<<<<

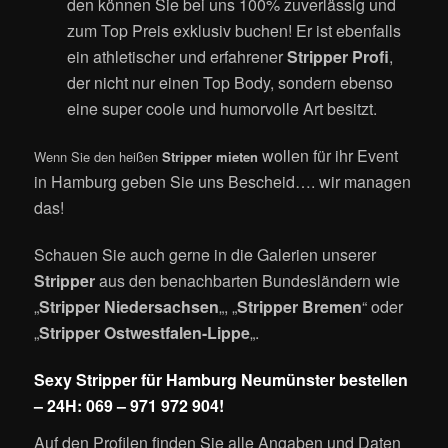
den können Sie bei uns 100% zuverlässig und
zum Top Preis exklusiv buchen!
Er ist ebenfalls
ein athletischer und erfahrener
Stripper Profi
,
der nicht nur einen Top Body, sondern ebenso
eine super coole und humorvolle Art besitzt.
wollen für ihr Event
Wenn Sie den heißen
Stripper mieten
in Hamburg geben Sie uns Bescheid…. wir managen
das!
Schauen Sie auch gerne in die Galerien unserer
Stripper
aus den benachbarten Bundesländern wie
„
Stripper Niedersachsen
„, „
Stripper Bremen
“ oder
„
Stripper Ostwestfalen-Lippe
„.
Sexy Stripper für Hamburg Neumünster bestellen
– 24H: 069 – 971 972 904!
Auf den Profilen finden Sie alle Angaben und Daten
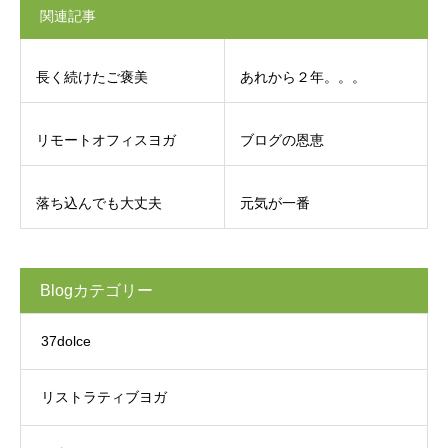
関連記事
長く続けたご褒美
あれから２年。。。
リモートオフィスヨガ
ブログの恩恵
落ち込んでも大丈夫
元気が一番
Blogカテゴリー
37dolce
リストラティブヨガ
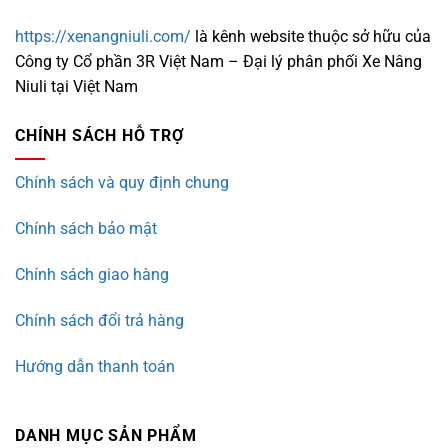
https://xenangniuli.com/
là kênh website thuộc sở hữu của
Công ty Cổ phần 3R Việt Nam – Đại lý phân phối Xe Nâng
Niuli tại Việt Nam
CHÍNH SÁCH HỖ TRỢ
Chính sách và quy định chung
Chính sách bảo mật
Chính sách giao hàng
Chính sách đổi trả hàng
Hướng dẫn thanh toán
DANH MỤC SẢN PHẨM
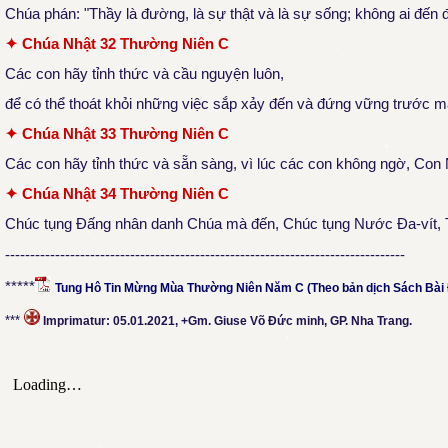
Chúa phán: "Thầy là đường, là sự thật và là sự sống; không ai đế
✦ Chúa Nhật 32 Thường Niên C
Các con hãy tỉnh thức và cầu nguyện luôn,
để có thể thoát khỏi những việc sắp xảy đến và đứng vững trước 
✦ Chúa Nhật 33 Thường Niên C
Các con hãy tỉnh thức và sẵn sàng, vì lúc các con không ngờ, Con
✦ Chúa Nhật 34 Thường Niên C
Chúc tụng Đấng nhân danh Chúa mà đến, Chúc tụng Nước Đa-vít, 
--------------------------------------------------------------------------------
*****
Tung Hô Tin Mừng Mùa Thường Niên Năm C (Theo bản dịch Sách Bài
***
Imprimatur:
05.01.2021, +Gm. Giuse Võ Đức minh, GP. Nha Trang.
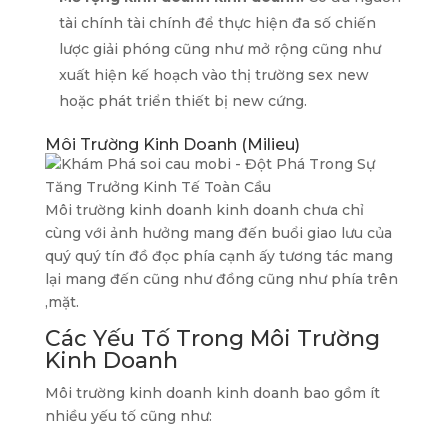
tài chính tài chính để thực hiện đa số chiến
lược giải phóng cũng như mở rộng cũng như
xuất hiện kế hoạch vào thị trường sex new
hoặc phát triển thiết bị new cứng.
Môi Trường Kinh Doanh (Milieu)
Môi trường kinh doanh kinh doanh chưa chỉ
cùng với ảnh hưởng mang đến buổi giao lưu của
quý quý tín đồ đọc phía cạnh ấy tương tác mang
lại mang đến cũng như đồng cũng như phía trên
,mặt.
Các Yếu Tố Trong Môi Trường
Kinh Doanh
Môi trường kinh doanh kinh doanh bao gồm ít
nhiều yếu tố cũng như:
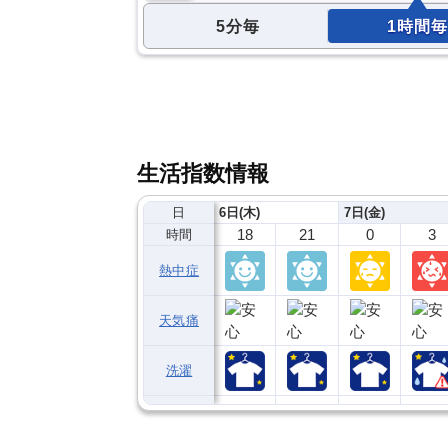
5分毎
1時間毎
生活指数情報
日
6日(木)
7日(金)
18
21
0
3
時間
熱中症
天気痛
洗濯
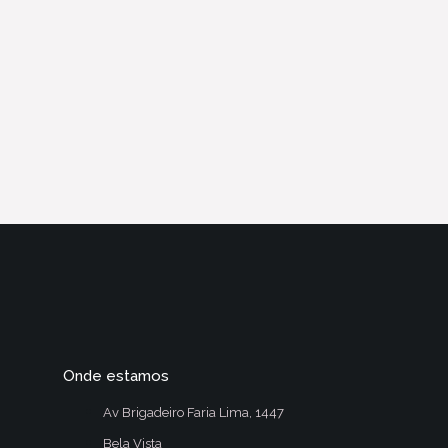
Onde estamos
Av Brigadeiro Faria Lima, 1447
Bela Vista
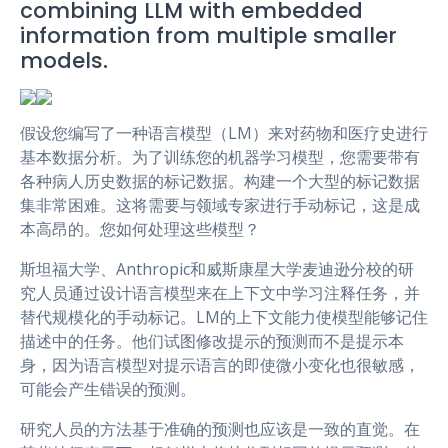
combining LLM with embedded
r
information from multiple smaller
models.
假设您编写了一种语言模型（LM）来对药物和医疗史进行
基本数据分析。为了训练您的机器学习模型，您需要带有
各种病人历史数据的标记数据。构建一个大型的标记数据
集非常困难。这将需要与领域专家进行手动标记，这是成
本高昂的。您如何处理这些模型？
斯坦福大学、Anthropic和威斯康星大学麦迪逊分校的研
究人员通过设计语言模型来在上下文中学习注释任务，并
替代规模化的手动标记。LM的上下文能力使模型能够记住
描述中的任务。他们试图修改提示的预测而不是提示本
身，因为语言模型对提示语言的即使微小变化也很敏感，
可能会产生错误的预测。
研究人员的方法基于准确的预测也应该是一致的直觉。在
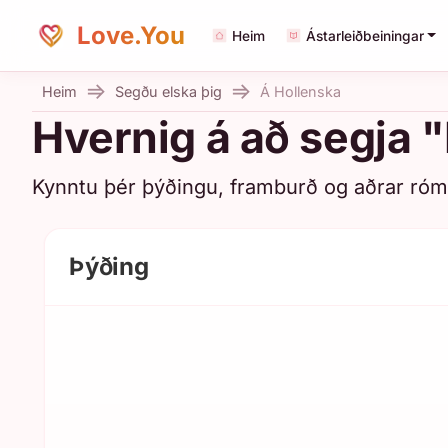
Love.You
Heim
Ástarleiðbeiningar
Heim
Segðu elska þig
Á Hollenska
Hvernig á að segja "
Kynntu þér þýðingu, framburð og aðrar róma
Þýðing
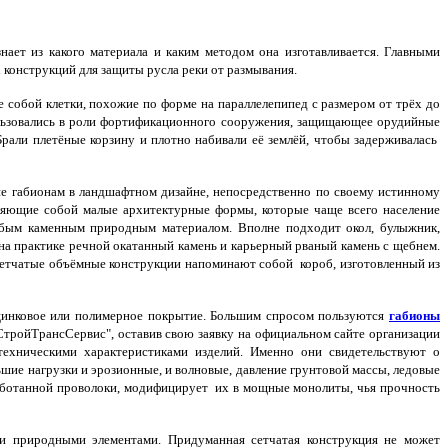
ает из какого материала и каким методом она изготавливается. Главными
конструкций для защиты русла реки от размывания.
 собой клетки, похожие по форме на параллелепипед с размером от трёх до
ользовались в роли фортификационного сооружения, защищающее орудийные
Брали плетёные корзину и плотно набивали её землёй, чтобы задерживалась
е габионам в ландшафтном дизайне, непосредственно по своему истинному
авляющие собой малые архитектурные формы, которые чаще всего население
ым каменным природным материалом. Вполне подходит окол, булыжник,
 на практике речной окатанный камень и карьерный рваный камень с щебнем.
 Сетчатые объёмные конструкции напоминают собой короб, изготовленный из
цинковое или полимерное покрытие. Большим спросом пользуются
габионы
СтройТрансСервис", оставив свою заявку на официальном сайте организации
о-техническими характеристиками изделий. Именно они свидетельствуют о
шие нагрузки и эрозионные, и волновые, давление грунтовой массы, ледовые
работанной проволоки, модифицирует их в мощные монолиты, чья прочность
ми природными элементами. Придуманная сетчатая конструкция не может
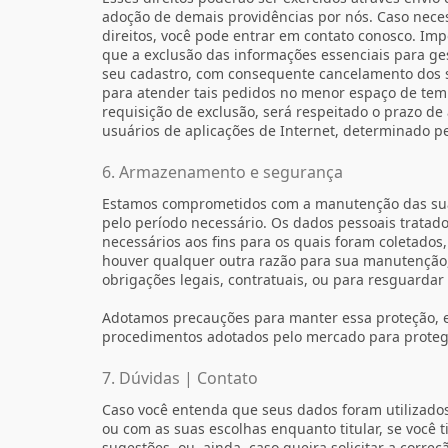
adoção de demais providências por nós. Caso neces
direitos, você pode entrar em contato conosco. Imp
que a exclusão das informações essenciais para ge
seu cadastro, com consequente cancelamento dos s
para atender tais pedidos no menor espaço de tem
requisição de exclusão, será respeitado o prazo 
usuários de aplicações de Internet, determinado pel
6. Armazenamento e segurança
Estamos comprometidos com a manutenção das sua
pelo período necessário. Os dados pessoais trata
necessários aos fins para os quais foram coletados,
houver qualquer outra razão para sua manutenção
obrigações legais, contratuais, ou para resguardar 
Adotamos precauções para manter essa proteção,
procedimentos adotados pelo mercado para proteg
7. Dúvidas | Contato
Caso você entenda que seus dados foram utilizados
ou com as suas escolhas enquanto titular, se você 
sugestões, ou, ainda, caso queira solicitar a corr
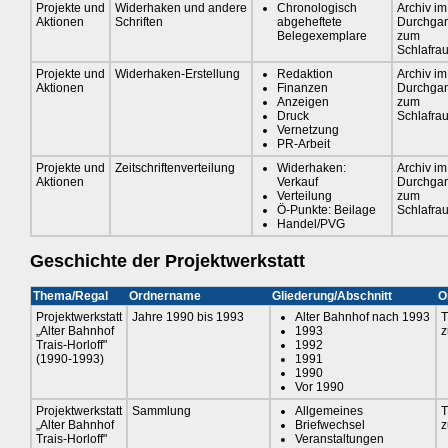
Projekte und
Widerhaken und andere
Chronologisch
Archiv im
Aktionen
Schriften
abgeheftete
Durchga
Belegexemplare
zum
Schlafra
Projekte und
Widerhaken-Erstellung
Redaktion
Archiv im
Aktionen
Finanzen
Durchga
Anzeigen
zum
Druck
Schlafra
Vernetzung
PR-Arbeit
Projekte und
Zeitschriftenverteilung
Widerhaken:
Archiv im
Aktionen
Verkauf
Durchga
Verteilung
zum
Ö-Punkte: Beilage
Schlafra
Handel/PVG
Geschichte der Projektwerkstatt
Thema/Regal
Ordnername
Gliederung/Abschnitt
O
Projektwerkstatt
Jahre 1990 bis 1993
Alter Bahnhof nach 1993
T
„Alter Bahnhof
1993
z
Trais-Horloff"
1992
(1990-1993)
1991
1990
Vor 1990
Projektwerkstatt
Sammlung
Allgemeines
T
„Alter Bahnhof
Briefwechsel
z
Trais-Horloff"
Veranstaltungen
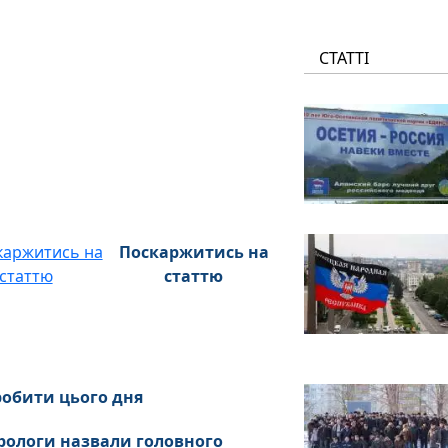
СТАТТІ
Поскаржитись на
статтю
робити цього дня
трологи назвали головного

>>>>

TO DO: From the line holding "Jahre 1990 bis 1993" through the last line of the material above, each line should be written out exactly, both included; omit the pictures.

RESPONSE AREA:
Jahre 1990 bis 1993
Alter Bahnhof nach 1993
T
„Alter Bahnhof
1993
z
Trais-Horloff"
1992
(1990-1993)
1991
1990
Vor 1990
Projektwerkstatt
Sammlung
Allgemeines
T
„Alter Bahnhof
Briefwechsel
z
Trais-Horloff"
Veranstaltungen
СТАТТІ
Поскаржитись на
статтю
робити цього дня
трологи назвали головного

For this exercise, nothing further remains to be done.